You as a first time wedding photographer will be cheap. You may decide to do it for free or as a favor. So make sure you are clear what payment you are expecting beforehand.
The price should be the first thing you and the couple decide on.
I have seen too many first time photographers who go into the job, only to decide or negotiate a price after. This is an unnecessary mistake many first time photographers make. And it will almost always end in disagreement.
Additionally, if you seek monetary compensation for your efforts, know your value. A wedding is the better part of a day in working hours and you’ll need the equivalent amount of hours to edit. Multiply this by the hourly rate you think you are worth and that’s your value.
Tip 3: Location Scouting
Now you have the first two tips resolved and are taking on the job. You need to know every facet of the battlefield to win the war!

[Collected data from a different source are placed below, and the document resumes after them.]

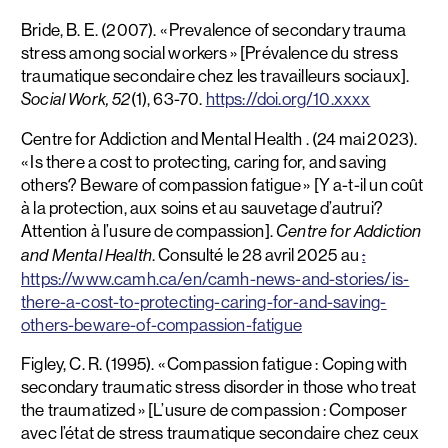
Bride, B. E. (2007). « Prevalence of secondary trauma
stress among social workers » [Prévalence du stress
traumatique secondaire chez les travailleurs sociaux].
(1), 63-70.
https://doi.org/10.xxxx
Social Work, 52
Centre for Addiction and Mental Health . (24 mai 2023).
« Is there a cost to protecting, caring for, and saving
others? Beware of compassion fatigue » [Y a-t-il un coût
à la protection, aux soins et au sauvetage d’autrui?
Attention à l’usure de compassion].
Centre for Addiction
. Consulté le 28 avril 2025 au
:
and Mental Health
https://www.camh.ca/en/camh-news-and-stories/is-
there-a-cost-to-protecting-caring-for-and-saving-
others-beware-of-compassion-fatigue
Figley, C. R. (1995). « Compassion fatigue : Coping with
secondary traumatic stress disorder in those who treat
the traumatized » [L’usure de compassion : Composer
avec l’état de stress traumatique secondaire chez ceux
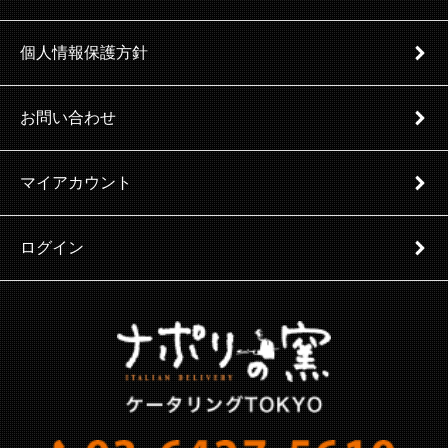
個人情報保護方針
お問い合わせ
マイアカウント
ログイン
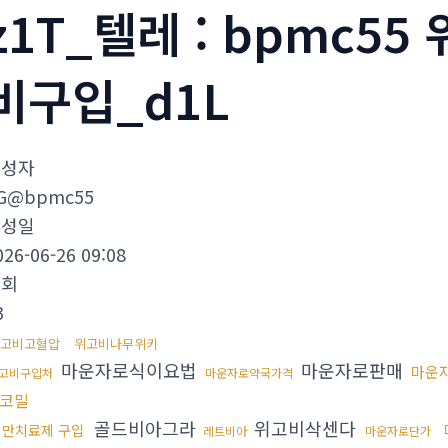
z1T_텔레 : bpmc5
비구입_d1L
작성자
G@bpmc55
작성일
026-06-26 09:08
조회
3
고비고혈압
위고비나무위키
마운자로식이요법
마운자로판매
마운
고비구입처
마운자로약국가격
코밀
골드비아그라
위고비삭센다
비만치료제 구입
레트비아
마운자로단가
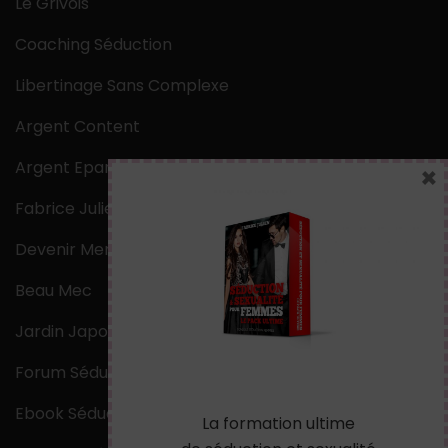
Le Grivois
Coaching Séduction
Libertinage Sans Complexe
Argent Content
Argent Epargne
×
Fabrice Julien
Devenir Mentaliste
Beau Mec
Jardin Japonais Zen
Forum Séduction
Ebook Séduction
La formation ultime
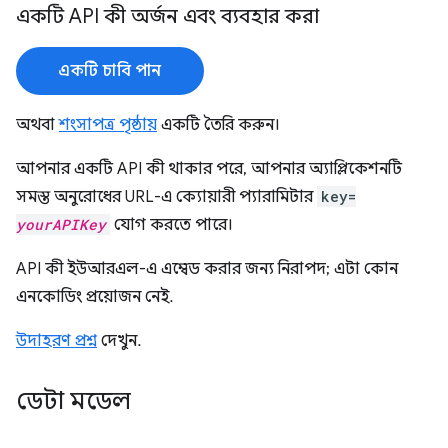
একটি API কী অর্জন এবং ব্যবহার করা
একটি চাবি পান
অথবা
শংসাপত্র পৃষ্ঠায়
একটি তৈরি করুন।
আপনার একটি API কী থাকার পরে, আপনার অ্যাপ্লিকেশনটি
সমস্ত অনুরোধের URL-এ ক্যোয়ারী প্যারামিটার
key=
yourAPIKey
যোগ করতে পারে।
API কী ইউআরএল-এ এম্বেড করার জন্য নিরাপদ; এটা কোন
এনকোডিং প্রয়োজন নেই.
উদাহরণ প্রশ্ন
দেখুন.
ডেটা মডেল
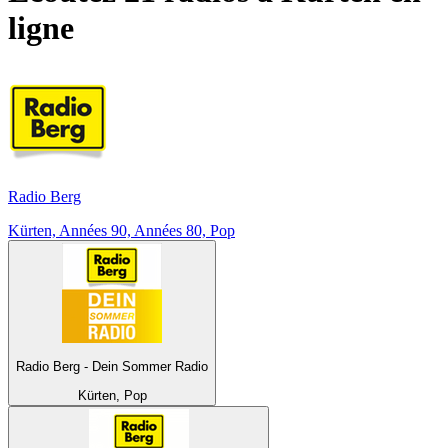
ligne
Radio Berg
Kürten, Années 90, Années 80, Pop
Radio Berg - Dein Sommer Radio
Kürten, Pop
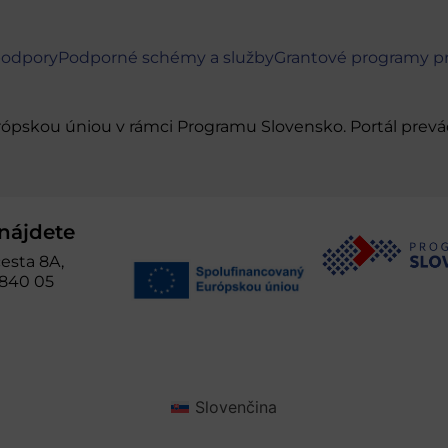
podpory
Podporné schémy a služby
Grantové programy p
urópskou úniou v rámci Programu Slovensko. Portál pr
nájdete
esta 8A,
 840 05
Slovenčina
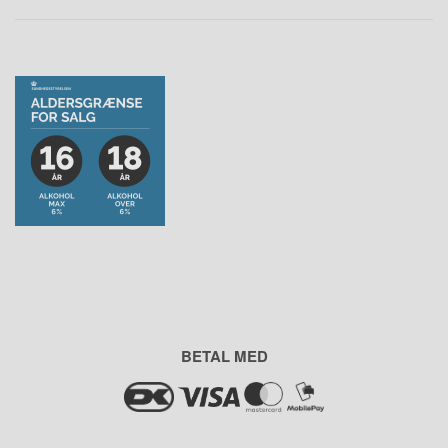
BETAL MED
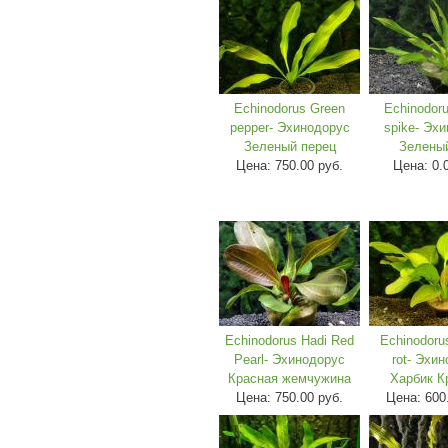
Echinodorus Green
Echinodor
pepper- Эхинодорус
spike- Эх
Зеленый перец
Зелены
Цена:
750.00 руб.
Цена:
0.
Echinodorus Hadi Red
Echinodoru
Pearl- Эхинодорус
rot- Эхи
Красная жемчужина
Харбик К
Цена:
750.00 руб.
Цена:
600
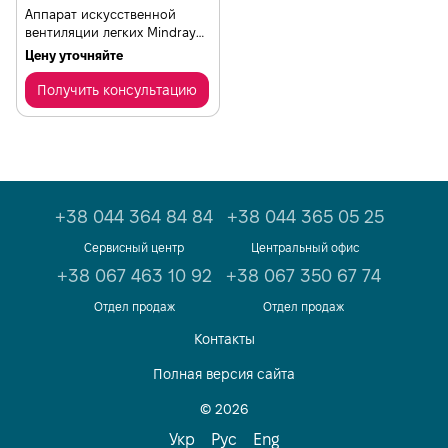
Аппарат искусственной
вентиляции легких Mindray
SV-300
Цену уточняйте
Получить консультацию
+38 044 364 84 84
+38 044 365 05 25
Сервисный центр
Центральный офис
+38 067 463 10 92
+38 067 350 67 74
Отдел продаж
Отдел продаж
Контакты
Полная версия сайта
© 2026
Укр
Рус
Eng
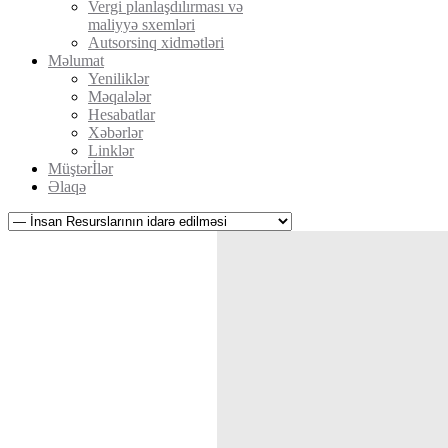
Vergi planlaşdılırması və
maliyyə sxemləri
Autsorsinq xidmətləri
Məlumat
Yeniliklər
Məqalələr
Hesabatlar
Xəbərlər
Linklər
Müştərİlər
Əlaqə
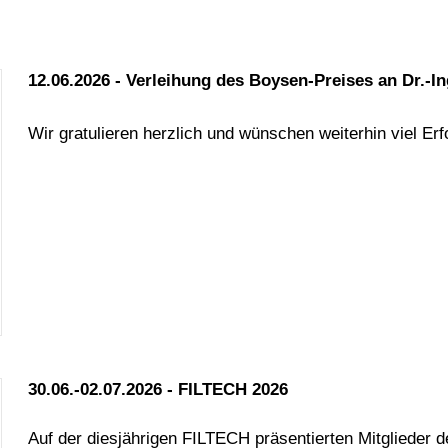
12.06.2026
- Verleihung des Boysen-Preises an Dr.-In
Wir gratulieren herzlich und wünschen weiterhin viel Erf
30.06.-02.07.2026 - FILTECH 2026
Auf der diesjährigen FILTECH präsentierten Mitglieder d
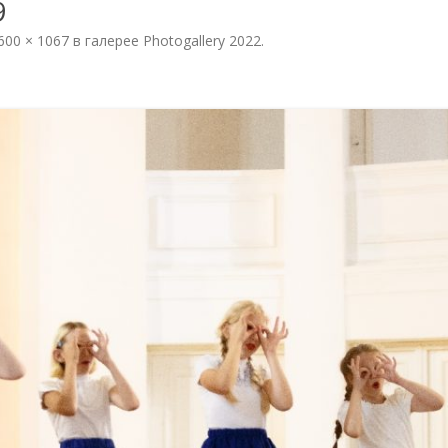
9
PHOTOGALLERY 2022
600 × 1067
в галерее
Photogallery 2022
.
OF THE
PHOTOGALLERY 2021
N
PHOTOGALLERY 2019
PHOTOGALLERY 2018
PHOTOGALLERY 2017
PHOTOGALLERY 2016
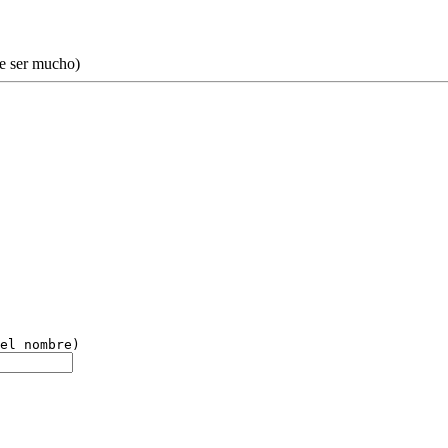
de ser mucho)
el nombre)
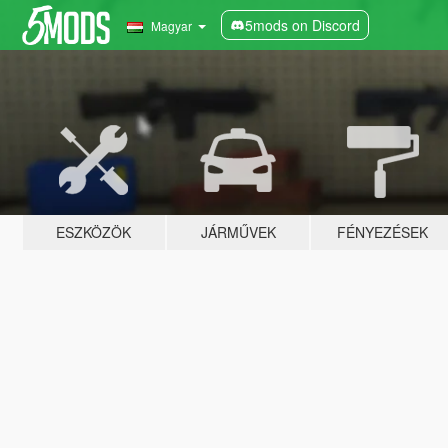
5mods on Discord
Magyar
ESZKÖZÖK
JÁRMŰVEK
FÉNYEZÉSEK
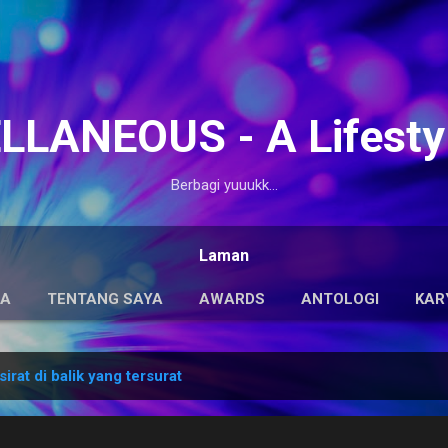
Langsung ke konten utama
LANEOUS - A Lifesty
Berbagi yuuukk...
Laman
DA
TENTANG SAYA
AWARDS
ANTOLOGI
KAR
sirat di balik yang tersurat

Getting to know the location will reveal any obstacles or hazards, and any issues that you may encounter.
Every wedding event can be different, so you need to be prepared ahead of the wedding to know where the best places are to get the right shot. Where the light falls for the best shot.
Knowing this information beforehand means you spend less time figuring things out, and more time taking more shots.
Standing in the wrong position, figuring out the right settings while you have seconds to get the bride and groom walking up the aisle is not a situation you want to find yourself in.
Tip 4: Duplicate Everything
This should go without saying. If you have a camera with two memory card slots, have it write to both cards. One with .RAW and the other .JPEG.
If you have the funds or access, backup your equipment. Having a backup camera is better than having nothing if your camera fails. Same thing goes for memory cards. Have as many as financially feasible.
Tip 4: Know the Plan
Make sure you are kept in the loop, the couple can send you an itinerary for what the schedule of events are, so you know when all the important moments will take place: when the bride walks down the aisle, when the confetti is thrown, to later in the evening, when the cake is cut.
You also need to know where the important people will be. Obviously the bride and groom, but the vicar, the best man, the maid of honor. All of you will be working together during the wedding, especially when the itinerary changes.
Tip 5: Take Charge
One interesting thing that I realised on my first job was you need to take charge of situations.
Mostly a wedding photographer is out of sight capturing the moments, but when it comes to couple and group shots, you need to find your voice to command the situation.
Most people don’t know how to pose, or how to stand; you need to be able to tell them, direct them, and show them what you need to get the best shot.
Don’t forget to listen. The couple and their guests may suggest poses or backgrounds to shoot, this should be encouraged.
And don’t be afraid to boss people about. Children and the older guests will have little patience during group shots. Keeping your composure is key. Speak up and strongly assert your authority.
It’s a big event for the couple, the best day of their lives, and your monumental task is to capture that, especially as a first time photographer.
So remember to take a moment to breathe and compose yourself. You have the skills and tools to do the best job, and you can do it!
During my first wedding, as the wedding unfolded I realised it wasn’t as hard as I thought it was going to be.
There were a few hiccups that challenged me, but I was in my element. There was a moment I realised I knew I could do this, and once I had that realisation I could enjoy the rest of the wedding day with the wedding couple and their guests.